## [Excerpted records]
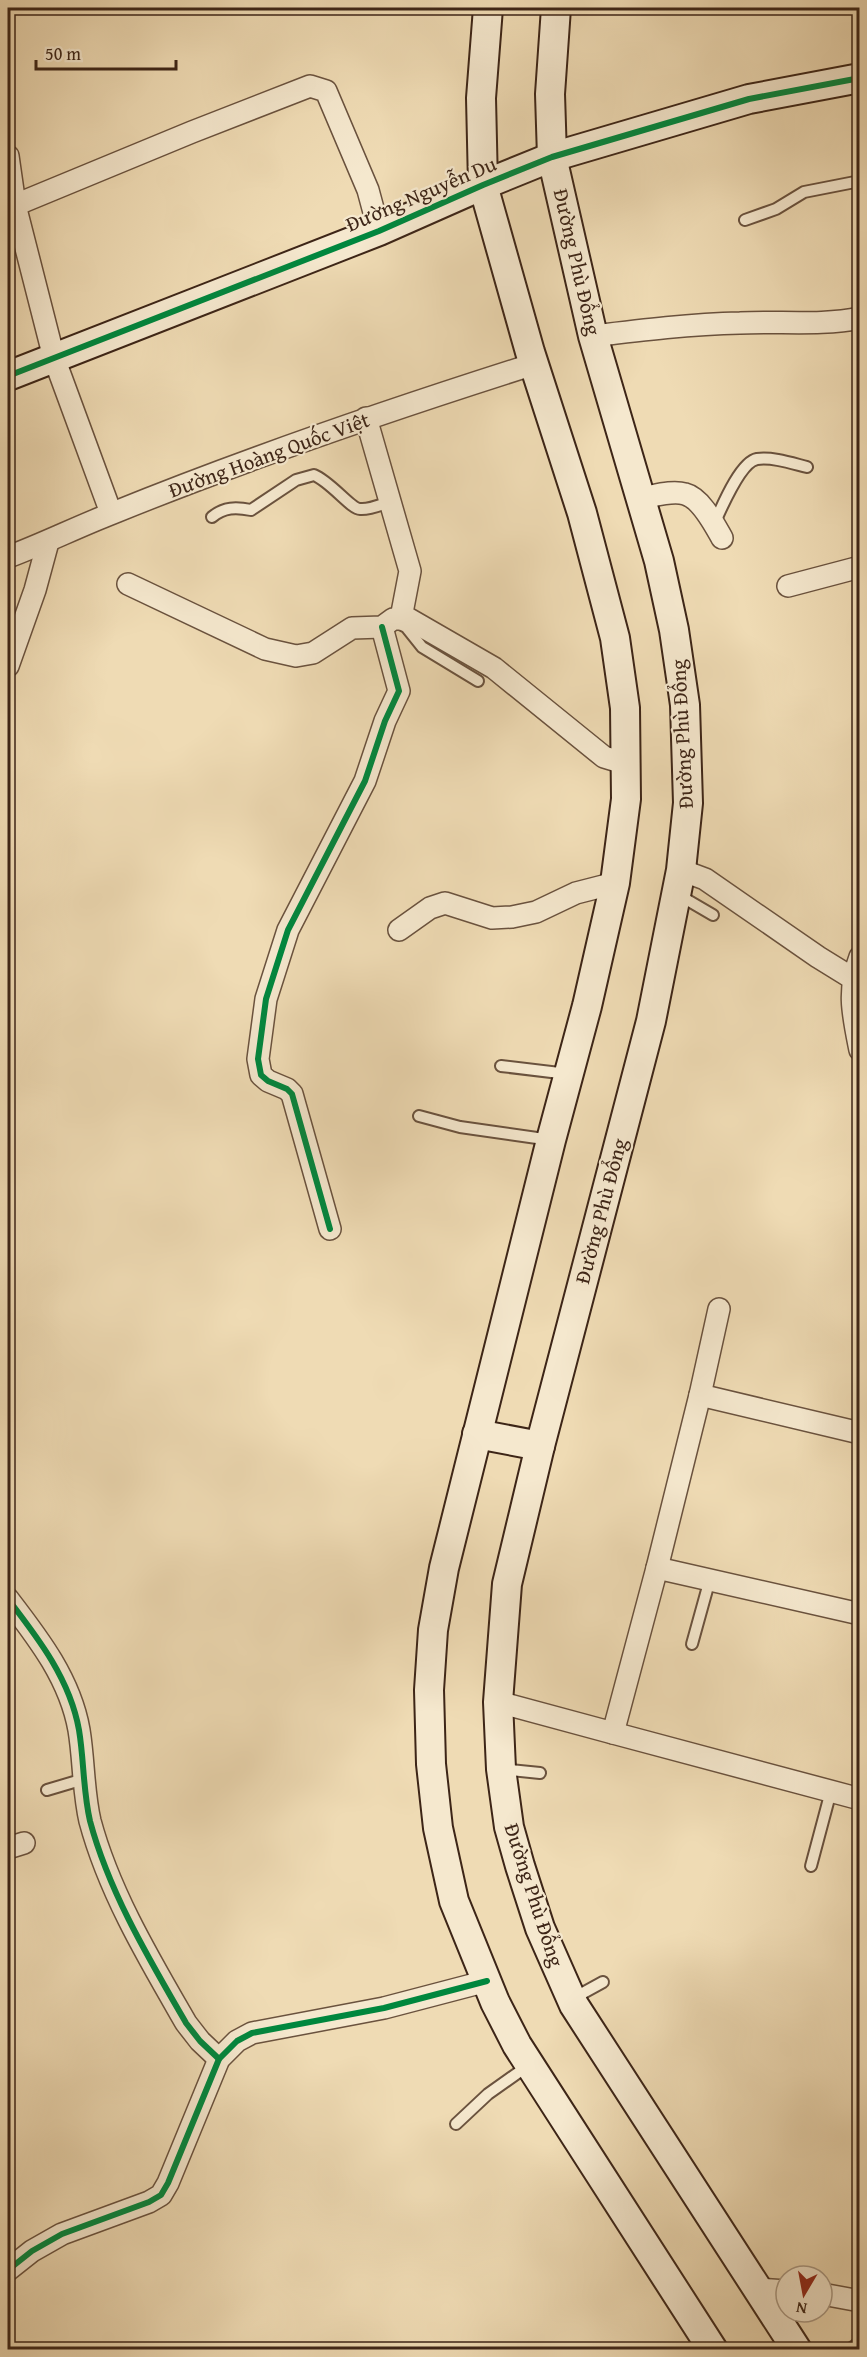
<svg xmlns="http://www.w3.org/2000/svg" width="867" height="2357" viewBox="0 0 867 2357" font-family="'Gentium Book Plus',serif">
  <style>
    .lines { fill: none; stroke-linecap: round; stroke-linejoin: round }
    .lane-casing { stroke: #6a523e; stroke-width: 14 }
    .street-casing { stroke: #6a523e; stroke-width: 24 }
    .secondary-casing { stroke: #3d2517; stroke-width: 32 }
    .lane { stroke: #f5e8ce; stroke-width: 10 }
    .street { stroke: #f5e8ce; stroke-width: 21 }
    .secondary { stroke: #f5e8ce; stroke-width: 28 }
    .cycleway-casing { stroke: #f5e8ce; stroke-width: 10 }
    .cycleway { stroke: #00873e; stroke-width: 6 }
    .labels { text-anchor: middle; stroke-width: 4.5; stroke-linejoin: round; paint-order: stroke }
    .street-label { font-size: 21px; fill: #3d2517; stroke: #f5e8ce }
  </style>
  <rect width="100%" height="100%" fill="#efdbb4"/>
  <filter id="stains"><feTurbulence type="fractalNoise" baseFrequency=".00333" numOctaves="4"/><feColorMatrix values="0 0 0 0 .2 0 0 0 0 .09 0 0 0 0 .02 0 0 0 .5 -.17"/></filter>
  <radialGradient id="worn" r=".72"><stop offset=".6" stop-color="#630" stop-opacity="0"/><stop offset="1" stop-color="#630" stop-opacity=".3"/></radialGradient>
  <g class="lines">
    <defs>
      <g id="lane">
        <path d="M 745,220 L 776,209 L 804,192 L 860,181"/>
        <path d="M 212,517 C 224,507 236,507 251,510 L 296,480 L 314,475 C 331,482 351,509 360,509 C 369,510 380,505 389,502"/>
        <path d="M 714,524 C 721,509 740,462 757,459 C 773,457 791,463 807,467"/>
        <path d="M 398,623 L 406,627 L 422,647 L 478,681"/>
        <path d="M 677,894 L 713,915"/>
        <path d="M 501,1066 L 568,1074"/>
        <path d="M 419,1116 L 460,1127 L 551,1140"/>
        <path d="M 692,1644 L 710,1579"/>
        <path d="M 501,1769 L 540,1773"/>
        <path d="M 47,1790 L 84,1779"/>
        <path d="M 811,1866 L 831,1791"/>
        <path d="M 572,1999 L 603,1982"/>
        <path d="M 456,2124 L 488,2094 L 529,2065"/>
        <path d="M 849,2350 L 860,2342"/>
      </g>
      <g id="street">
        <path d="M 8,156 L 15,205 L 54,358 L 111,513"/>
        <path d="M 8,208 L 192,132 L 310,86 L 326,91 L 368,190 L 379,231"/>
        <path d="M 593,336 C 642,330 691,324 740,323 C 779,321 822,326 860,318"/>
        <path d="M 366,418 L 410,571 L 401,618"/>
        <path d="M 641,498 C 654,496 672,490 685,494 C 701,498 714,524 722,538"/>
        <path d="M 8,557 C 43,544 77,527 113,513 C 251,457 392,409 534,364"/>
        <path d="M 128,584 L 265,649 L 296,656 L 313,653 L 352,628 L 382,627 L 393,619 L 409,619 L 494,668 L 604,757 L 627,764"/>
        <path d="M 788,586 L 860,567"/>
        <path d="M 8,666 L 35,590 L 48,542"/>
        <path d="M 681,870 L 705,879 L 818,957 L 852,978"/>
        <path d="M 399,930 L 430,908 L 445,903 L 492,918 L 512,917 L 536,912 L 576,893 L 615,883"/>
        <path d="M 860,957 C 847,991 853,1015 860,1050"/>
        <path d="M 330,1229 L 292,1094 L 287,1089 L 268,1081 L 261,1075 L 258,1059 L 266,999 L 288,930 L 365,781 L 385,721 L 399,691 L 382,627"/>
        <path d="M 700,1395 L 860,1433"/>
        <path d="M 657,1568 L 700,1395 L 719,1309"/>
        <path d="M 8,1599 C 38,1638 70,1679 79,1730 C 84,1760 83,1791 90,1821 C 109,1892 149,1959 186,2023 L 200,2041 L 219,2059"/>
        <path d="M 498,1702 L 613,1733 L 657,1568 L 860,1614"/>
        <path d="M 613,1733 L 860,1799"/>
        <path d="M 8,1848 L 24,1843"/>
        <path d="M 8,2270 L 32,2251 L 62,2234 L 149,2202 L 161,2195 L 168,2183 L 219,2059 L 237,2041 L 252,2033 L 384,2008 L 487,1981"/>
        <path d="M 758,2289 L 786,2291"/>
        <path d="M 822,2294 L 860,2301"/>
      </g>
      <g id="secondary">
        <path d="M 488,8 L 481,98 L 483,185 L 530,352 L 582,513 L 615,638 L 625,708 L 626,799 L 615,883 L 587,1006 L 551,1140 L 444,1568 L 433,1630 L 429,1690 L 431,1764 L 438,1828 L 454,1901 L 495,2002 L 517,2045 L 713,2350"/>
        <path d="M 556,8 L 550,94 L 552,157 L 593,336 L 659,561 L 674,630 L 685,705 L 688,803 L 681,870 L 651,1021 L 540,1446 L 507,1584 L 498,1702 L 501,1769 L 509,1827 L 520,1866 L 540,1928 L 574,2005 L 797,2350"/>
        <path d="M 8,376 L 379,231 L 483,185 L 552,157 L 749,99 L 860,78"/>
        <path d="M 477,1434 L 540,1446"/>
      </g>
    </defs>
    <use href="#lane" class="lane-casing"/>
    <use href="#street" class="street-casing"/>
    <use href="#secondary" class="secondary-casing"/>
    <use href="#lane" class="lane"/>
    <use href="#street" class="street"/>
    <use href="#secondary" class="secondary"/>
    <defs>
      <g id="cycleway">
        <path d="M 8,376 L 379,231 L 483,185 L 552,157 L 749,99 L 860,78"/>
        <path d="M 330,1229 L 292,1094 L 287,1089 L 268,1081 L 261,1075 L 258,1059 L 266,999 L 288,930 L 365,781 L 385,721 L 399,691 L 382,627"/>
        <path d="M 8,1599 C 38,1638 70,1679 79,1730 C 84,1760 83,1791 90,1821 C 109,1892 149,1959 186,2023 L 200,2041 L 219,2059"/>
        <path d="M 8,2270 L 32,2251 L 62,2234 L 149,2202 L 161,2195 L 168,2183 L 219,2059 L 237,2041 L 252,2033 L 384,2008 L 487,1981"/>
      </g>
    </defs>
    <use href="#cycleway" class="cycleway-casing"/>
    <use href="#cycleway" class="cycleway"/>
  </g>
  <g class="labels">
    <g class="street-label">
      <text transform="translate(421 194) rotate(-23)" y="7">Đường Nguyễn Du</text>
      <text transform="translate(577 262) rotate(77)" y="7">Đường Phù Đổng</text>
      <text transform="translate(269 455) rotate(-20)" y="7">Đường Hoàng Quốc Việt</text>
      <text transform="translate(682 734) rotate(-93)" y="7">Đường Phù Đổng</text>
      <text transform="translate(601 1211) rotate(-75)" y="7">Đường Phù Đổng</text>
      <text transform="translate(534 1895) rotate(72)" y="7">Đường Phù Đổng</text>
    </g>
  </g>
  <rect width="867" height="2357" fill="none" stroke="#efdbb4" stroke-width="30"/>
  <rect x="9" y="9" width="849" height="2339" fill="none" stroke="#3d2517" stroke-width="3"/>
  <rect x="15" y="15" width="837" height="2327" fill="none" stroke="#3d2517" stroke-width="1.5"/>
  <g transform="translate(804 2294) rotate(190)"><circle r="28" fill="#f5e8ce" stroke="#ab9a85" stroke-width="1.5"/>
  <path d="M0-4.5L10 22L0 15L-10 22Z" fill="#8f2418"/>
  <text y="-9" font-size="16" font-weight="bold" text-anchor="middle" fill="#3d2517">N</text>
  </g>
  <path d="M36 60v9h140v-9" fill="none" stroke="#3d2517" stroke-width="3"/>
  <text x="45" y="60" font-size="18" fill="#3d2517" stroke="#f5e8ce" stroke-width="4.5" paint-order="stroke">50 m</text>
  <rect width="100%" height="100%" filter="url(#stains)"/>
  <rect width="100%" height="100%" fill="url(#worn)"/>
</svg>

## [Problem requirements]
Where a line in the entries holds the word "lines", copy that line.

## [Solution to this problem]
    .lines { fill: none; stroke-linecap: round; stroke-linejoin: round }
  <g class="lines">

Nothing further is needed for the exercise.